To find the greatest common divisor (G.C.D) of 12, 28, and 49, we can use the method of factorization.
Step 1: Prime factorization of each number:
- 12 = 2^2 * 3
- 28 = 2^2 * 7
- 49 = 7^2
Step 2: Identify the common prime factors:
- The common prime factor between 12 and 28 is 2^2 = 4.
- There are no common prime factors between the previous result (4) and 49.
Step 3: Multiply the common prime factors:
- The G.C.D of 12, 28, and 49 is 4.
Therefore, the G.C.D of 12, 28, and 49 is 4.

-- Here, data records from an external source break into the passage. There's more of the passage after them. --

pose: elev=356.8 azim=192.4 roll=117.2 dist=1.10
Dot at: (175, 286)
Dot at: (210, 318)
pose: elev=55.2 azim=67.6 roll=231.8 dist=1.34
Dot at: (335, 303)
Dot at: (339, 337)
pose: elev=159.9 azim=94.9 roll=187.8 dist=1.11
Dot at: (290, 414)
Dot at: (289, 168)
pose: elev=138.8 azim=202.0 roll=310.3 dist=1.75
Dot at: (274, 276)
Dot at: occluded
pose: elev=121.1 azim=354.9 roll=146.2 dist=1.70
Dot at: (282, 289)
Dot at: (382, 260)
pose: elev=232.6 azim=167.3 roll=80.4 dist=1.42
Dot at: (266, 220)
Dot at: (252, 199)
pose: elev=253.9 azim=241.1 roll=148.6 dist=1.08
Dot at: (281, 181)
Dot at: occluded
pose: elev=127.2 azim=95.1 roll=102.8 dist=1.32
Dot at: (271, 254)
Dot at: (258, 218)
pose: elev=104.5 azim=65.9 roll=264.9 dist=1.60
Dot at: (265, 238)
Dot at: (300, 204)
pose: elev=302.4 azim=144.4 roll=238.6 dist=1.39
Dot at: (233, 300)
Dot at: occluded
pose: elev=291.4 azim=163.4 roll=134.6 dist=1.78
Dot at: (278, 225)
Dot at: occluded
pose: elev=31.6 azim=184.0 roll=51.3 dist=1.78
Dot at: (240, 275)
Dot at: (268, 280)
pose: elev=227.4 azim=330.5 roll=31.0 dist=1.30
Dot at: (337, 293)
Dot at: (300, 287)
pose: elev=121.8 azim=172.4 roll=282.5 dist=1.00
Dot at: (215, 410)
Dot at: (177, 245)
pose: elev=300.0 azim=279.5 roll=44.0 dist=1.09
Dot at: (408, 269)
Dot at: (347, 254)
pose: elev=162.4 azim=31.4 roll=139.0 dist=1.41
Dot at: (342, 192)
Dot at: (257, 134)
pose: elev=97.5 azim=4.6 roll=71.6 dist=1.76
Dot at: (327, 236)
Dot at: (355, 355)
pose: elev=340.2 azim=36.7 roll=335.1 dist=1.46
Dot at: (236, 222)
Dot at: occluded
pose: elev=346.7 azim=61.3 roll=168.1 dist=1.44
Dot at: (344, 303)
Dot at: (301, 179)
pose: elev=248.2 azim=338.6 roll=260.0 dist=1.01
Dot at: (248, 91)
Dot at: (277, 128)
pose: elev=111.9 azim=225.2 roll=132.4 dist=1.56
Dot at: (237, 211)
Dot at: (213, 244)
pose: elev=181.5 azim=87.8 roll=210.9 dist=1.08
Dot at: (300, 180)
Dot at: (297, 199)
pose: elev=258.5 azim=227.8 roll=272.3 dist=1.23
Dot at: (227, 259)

To find the greatest common divisor (G.C.D) of three numbers, we can use the factorization method. First, let's find the prime factors of each number:
1. Number: 12
- Prime factors: 2, 2, 3 (12 = 2 * 2 * 3)
2. Number: 28
- Prime factors: 2, 2, 7 (28 = 2 * 2 * 7)
3. Number: 49
- Prime factors: 7, 7 (49 = 7 * 7)
Now, we identify the common prime factors among all three numbers, along with their common highest exponent:
- 2: appears in the prime factorization of 12 and 28, highest exponent = 2
- 7: appears in the prime factorization of 28 and 49, highest exponent = 1
To find the G.C.D, we multiply the common prime factors with their common highest exponent:
G.C.D = 2^2 * 7^1 = 4 * 7 = 28
Therefore, the G.C.D of 12, 28, and 49 is 28.